## To do
Unless a line falls after the one with "Dawson, S.; DuFresne, S.;", retype it exactly from the records below; leave out all pictures.

## Data extracts
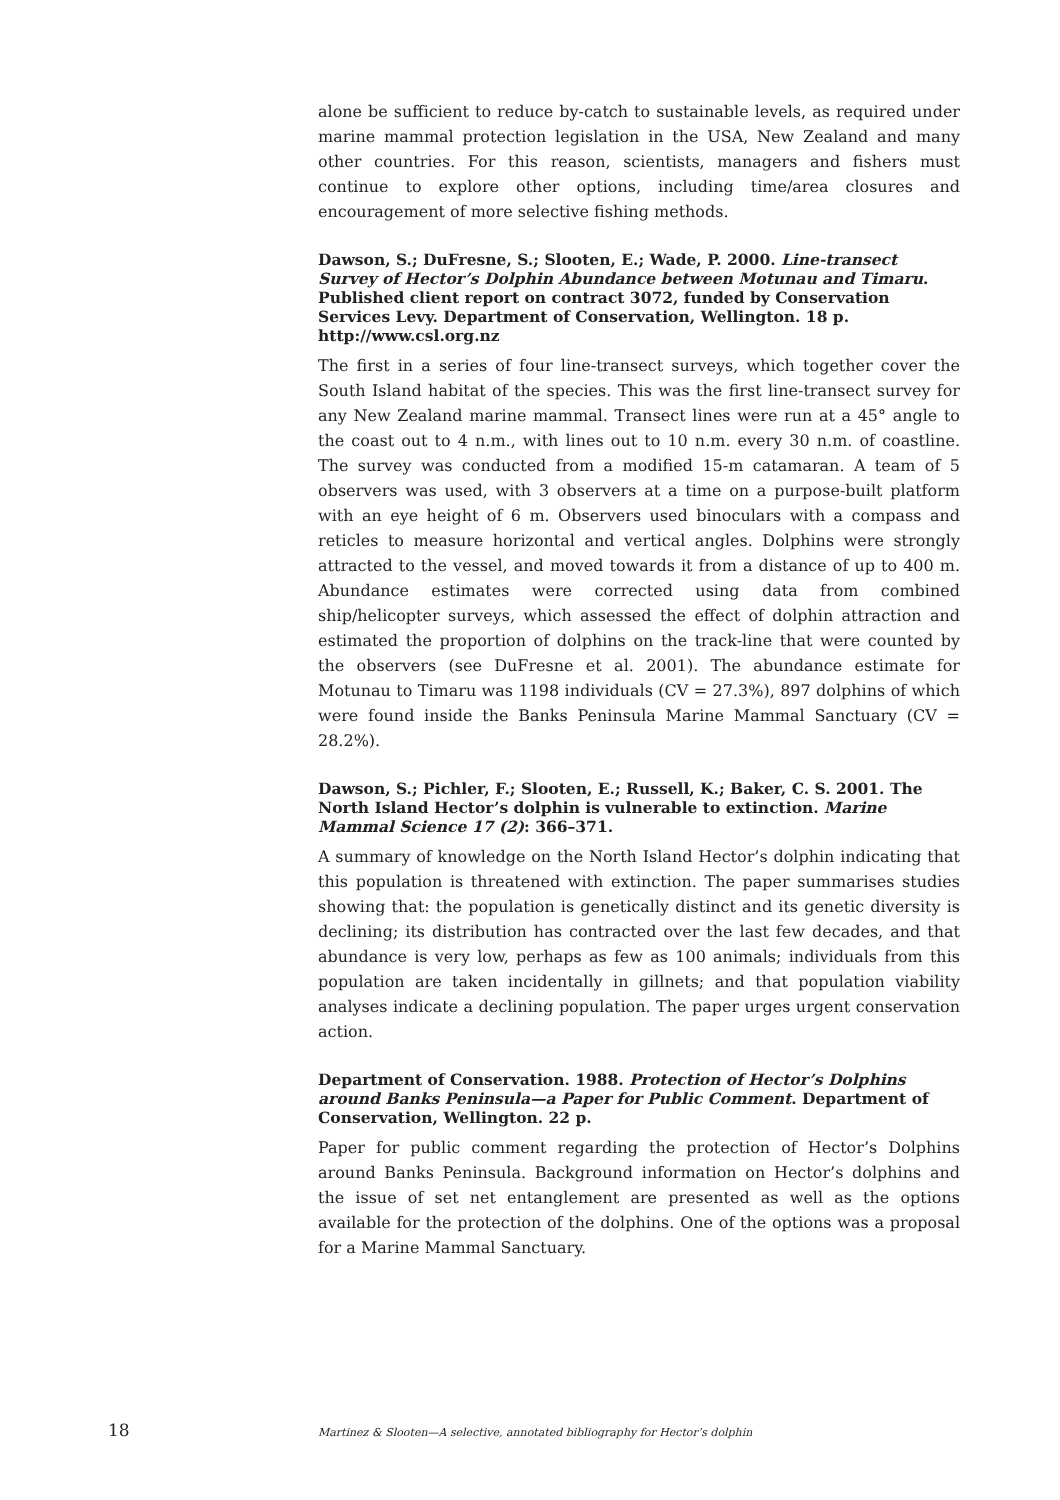alone be sufficient to reduce by-catch to sustainable levels, as required under marine mammal protection legislation in the USA, New Zealand and many other countries. For this reason, scientists, managers and fishers must continue to explore other options, including time/area closures and encouragement of more selective fishing methods.
Dawson, S.; DuFresne, S.; Slooten, E.; Wade, P. 2000. Line-transect Survey of Hector’s Dolphin Abundance between Motunau and Timaru. Published client report on contract 3072, funded by Conservation Services Levy. Department of Conservation, Wellington. 18 p. http://www.csl.org.nz
The first in a series of four line-transect surveys, which together cover the South Island habitat of the species. This was the first line-transect survey for any New Zealand marine mammal. Transect lines were run at a 45° angle to the coast out to 4 n.m., with lines out to 10 n.m. every 30 n.m. of coastline. The survey was conducted from a modified 15-m catamaran. A team of 5 observers was used, with 3 observers at a time on a purpose-built platform with an eye height of 6 m. Observers used binoculars with a compass and reticles to measure horizontal and vertical angles. Dolphins were strongly attracted to the vessel, and moved towards it from a distance of up to 400 m. Abundance estimates were corrected using data from combined ship/helicopter surveys, which assessed the effect of dolphin attraction and estimated the proportion of dolphins on the track-line that were counted by the observers (see DuFresne et al. 2001). The abundance estimate for Motunau to Timaru was 1198 individuals (CV = 27.3%), 897 dolphins of which were found inside the Banks Peninsula Marine Mammal Sanctuary (CV = 28.2%).
Dawson, S.; Pichler, F.; Slooten, E.; Russell, K.; Baker, C. S. 2001. The North Island Hector’s dolphin is vulnerable to extinction. Marine Mammal Science 17 (2): 366–371.
A summary of knowledge on the North Island Hector’s dolphin indicating that this population is threatened with extinction. The paper summarises studies showing that: the population is genetically distinct and its genetic diversity is declining; its distribution has contracted over the last few decades, and that abundance is very low, perhaps as few as 100 animals; individuals from this population are taken incidentally in gillnets; and that population viability analyses indicate a declining population. The paper urges urgent conservation action.
Department of Conservation. 1988. Protection of Hector’s Dolphins around Banks Peninsula—a Paper for Public Comment. Department of Conservation, Wellington. 22 p.
Paper for public comment regarding the protection of Hector’s Dolphins around Banks Peninsula. Background information on Hector’s dolphins and the issue of set net entanglement are presented as well as the options available for the protection of the dolphins. One of the options was a proposal for a Marine Mammal Sanctuary.
18 Martinez & Slooten—A selective, annotated bibliography for Hector’s dolphin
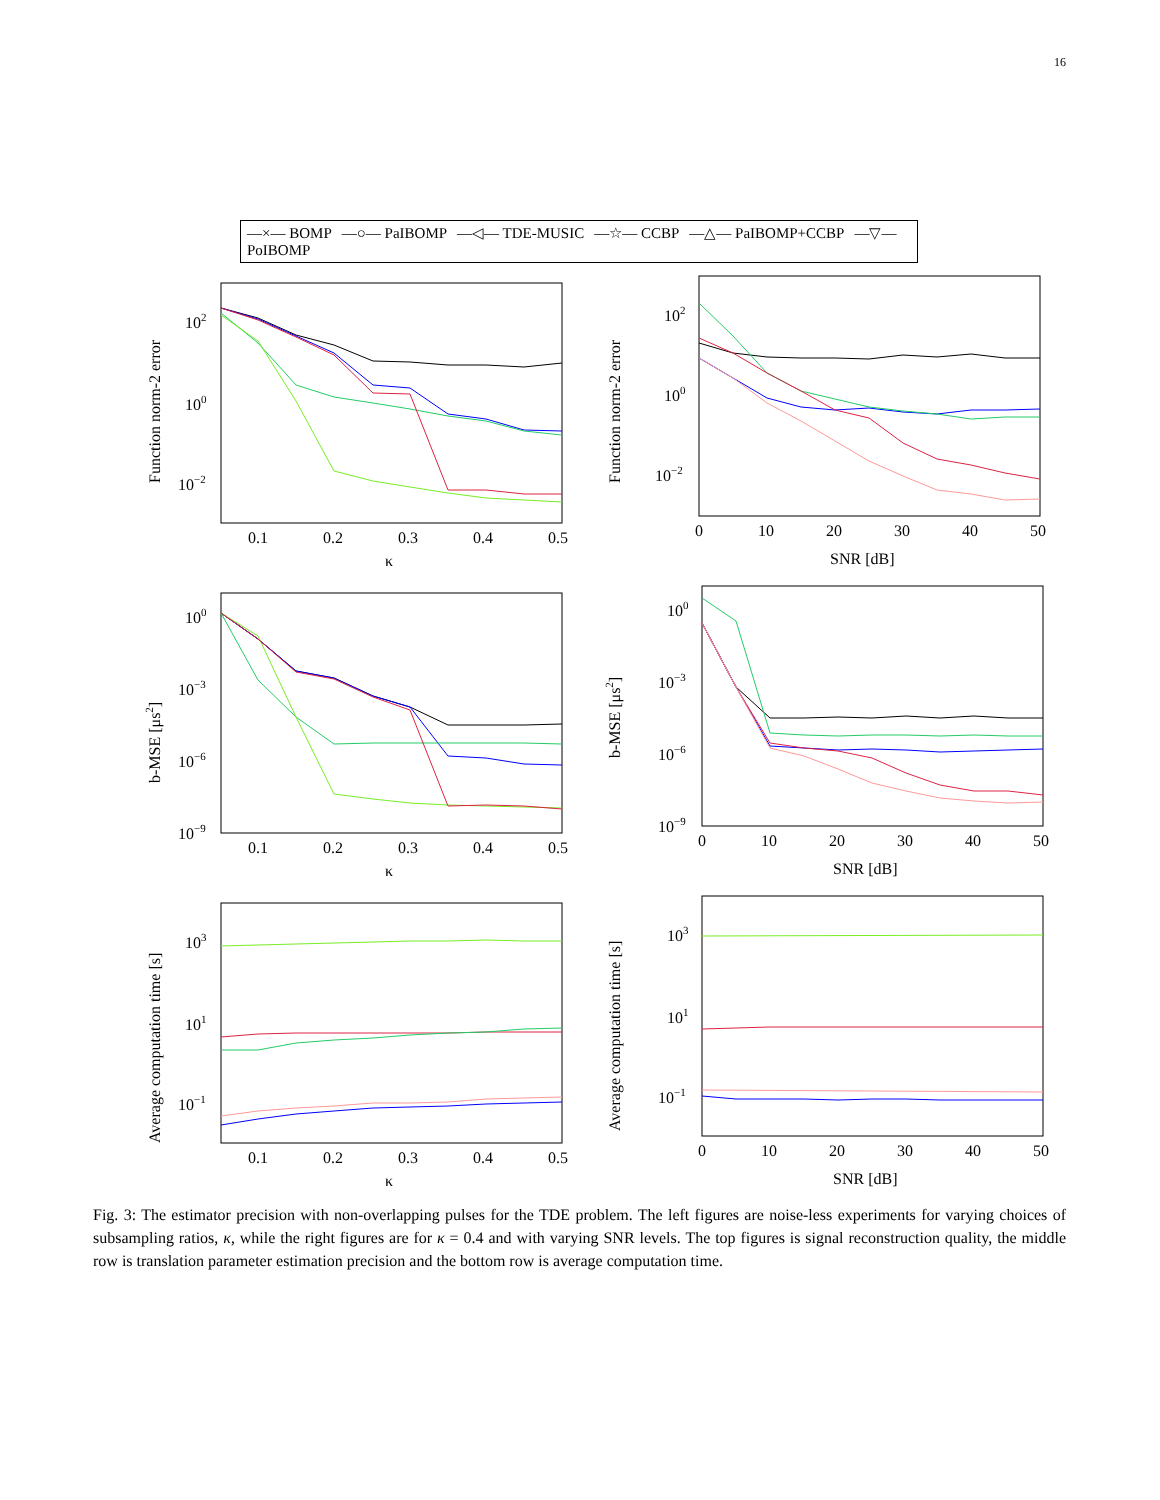16
—×— BOMP —○— PaIBOMP —◁— TDE-MUSIC —☆— CCBP —△— PaIBOMP+CCBP —▽— PoIBOMP
Function norm-2 error
102
100
10−2
0.1
0.2
0.3
0.4
0.5
κ
Function norm-2 error
102
100
10−2
0
10
20
30
40
50
SNR [dB]
b-MSE [μs2]
100
10−3
10−6
10−9
0.1
0.2
0.3
0.4
0.5
κ
b-MSE [μs2]
100
10−3
10−6
10−9
0
10
20
30
40
50
SNR [dB]
Average computation time [s]
103
101
10−1
0.1
0.2
0.3
0.4
0.5
κ
Average computation time [s]
103
101
10−1
0
10
20
30
40
50
SNR [dB]
Fig. 3: The estimator precision with non-overlapping pulses for the TDE problem. The left figures are noise-less experiments for varying choices of subsampling ratios, κ, while the right figures are for κ = 0.4 and with varying SNR levels. The top figures is signal reconstruction quality, the middle row is translation parameter estimation precision and the bottom row is average computation time.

## Solved problem
alone be sufficient to reduce by-catch to sustainable levels, as required under marine mammal protection legislation in the USA, New Zealand and many other countries. For this reason, scientists, managers and fishers must continue to explore other options, including time/area closures and encouragement of more selective fishing methods.
Dawson, S.; DuFresne, S.; Slooten, E.; Wade, P. 2000. Line-transect Survey of Hector’s Dolphin Abundance between Motunau and Timaru. Published client report on contract 3072, funded by Conservation Services Levy. Department of Conservation, Wellington. 18 p. http://www.csl.org.nz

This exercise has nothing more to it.